» **Problem requirements**: Search the records for the word "yang" and copy every line in which it occurs.

Records from a collection:
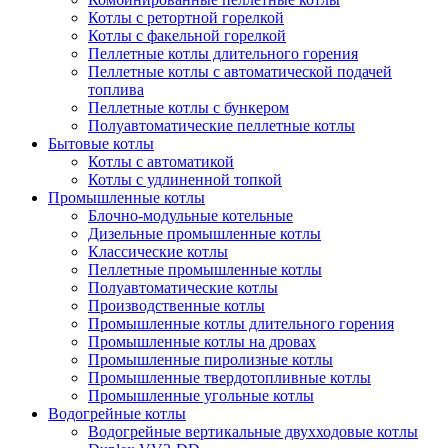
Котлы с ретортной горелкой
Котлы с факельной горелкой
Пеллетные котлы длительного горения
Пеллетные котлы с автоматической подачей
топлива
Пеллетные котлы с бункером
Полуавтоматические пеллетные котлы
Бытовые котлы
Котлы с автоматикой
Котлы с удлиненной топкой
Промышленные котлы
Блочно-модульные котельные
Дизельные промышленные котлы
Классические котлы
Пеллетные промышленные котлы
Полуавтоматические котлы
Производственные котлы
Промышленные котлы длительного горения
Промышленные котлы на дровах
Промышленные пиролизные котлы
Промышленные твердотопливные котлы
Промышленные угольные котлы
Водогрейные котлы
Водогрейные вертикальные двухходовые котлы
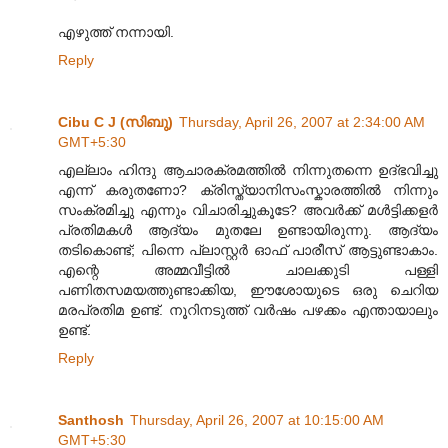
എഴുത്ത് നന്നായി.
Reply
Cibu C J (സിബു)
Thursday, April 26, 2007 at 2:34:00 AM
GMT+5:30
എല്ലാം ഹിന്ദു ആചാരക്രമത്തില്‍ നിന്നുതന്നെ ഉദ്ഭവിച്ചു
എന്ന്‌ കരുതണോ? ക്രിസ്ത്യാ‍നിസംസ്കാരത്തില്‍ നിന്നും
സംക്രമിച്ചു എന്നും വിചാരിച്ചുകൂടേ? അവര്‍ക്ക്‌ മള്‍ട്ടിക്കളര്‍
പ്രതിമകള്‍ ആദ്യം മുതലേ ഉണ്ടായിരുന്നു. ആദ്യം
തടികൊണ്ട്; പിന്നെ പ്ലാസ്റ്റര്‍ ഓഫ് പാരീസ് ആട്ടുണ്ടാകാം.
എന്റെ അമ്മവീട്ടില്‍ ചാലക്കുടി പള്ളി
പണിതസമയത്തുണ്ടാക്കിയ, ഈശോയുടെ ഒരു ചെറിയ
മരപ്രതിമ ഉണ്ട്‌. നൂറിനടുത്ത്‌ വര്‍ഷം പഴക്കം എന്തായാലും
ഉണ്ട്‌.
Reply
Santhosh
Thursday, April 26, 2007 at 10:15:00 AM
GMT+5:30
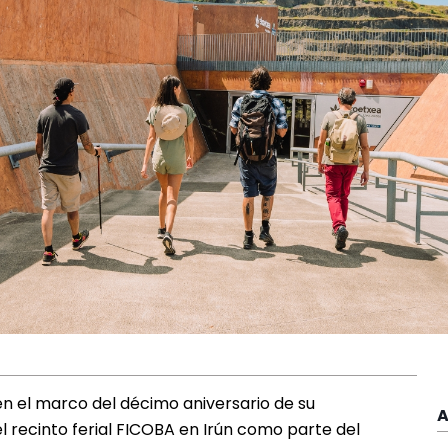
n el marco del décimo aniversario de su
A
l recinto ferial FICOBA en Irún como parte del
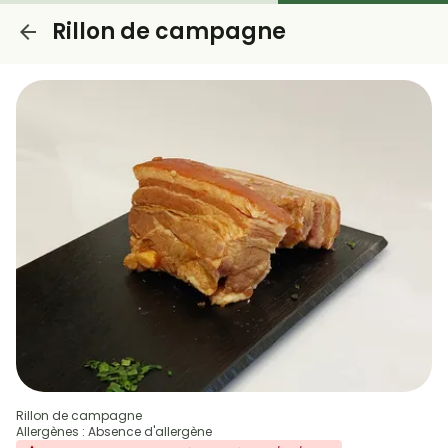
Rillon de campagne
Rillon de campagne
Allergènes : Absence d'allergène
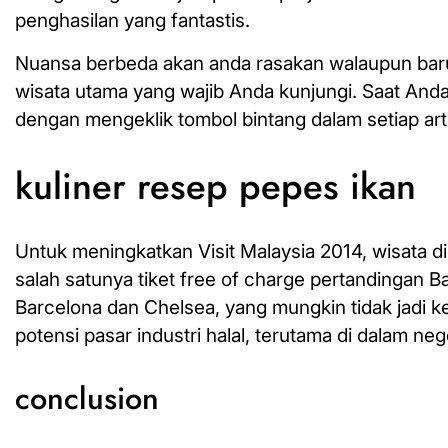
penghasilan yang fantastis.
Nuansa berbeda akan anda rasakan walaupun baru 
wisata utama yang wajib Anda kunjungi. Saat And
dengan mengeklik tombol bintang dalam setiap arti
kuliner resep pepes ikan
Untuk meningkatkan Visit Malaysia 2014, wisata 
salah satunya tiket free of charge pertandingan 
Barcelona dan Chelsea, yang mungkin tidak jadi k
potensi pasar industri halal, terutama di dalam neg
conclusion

» **Answer to the problem**:
penghasilan yang fantastis.
wisata utama yang wajib Anda kunjungi. Saat And
Barcelona dan Chelsea, yang mungkin tidak jadi k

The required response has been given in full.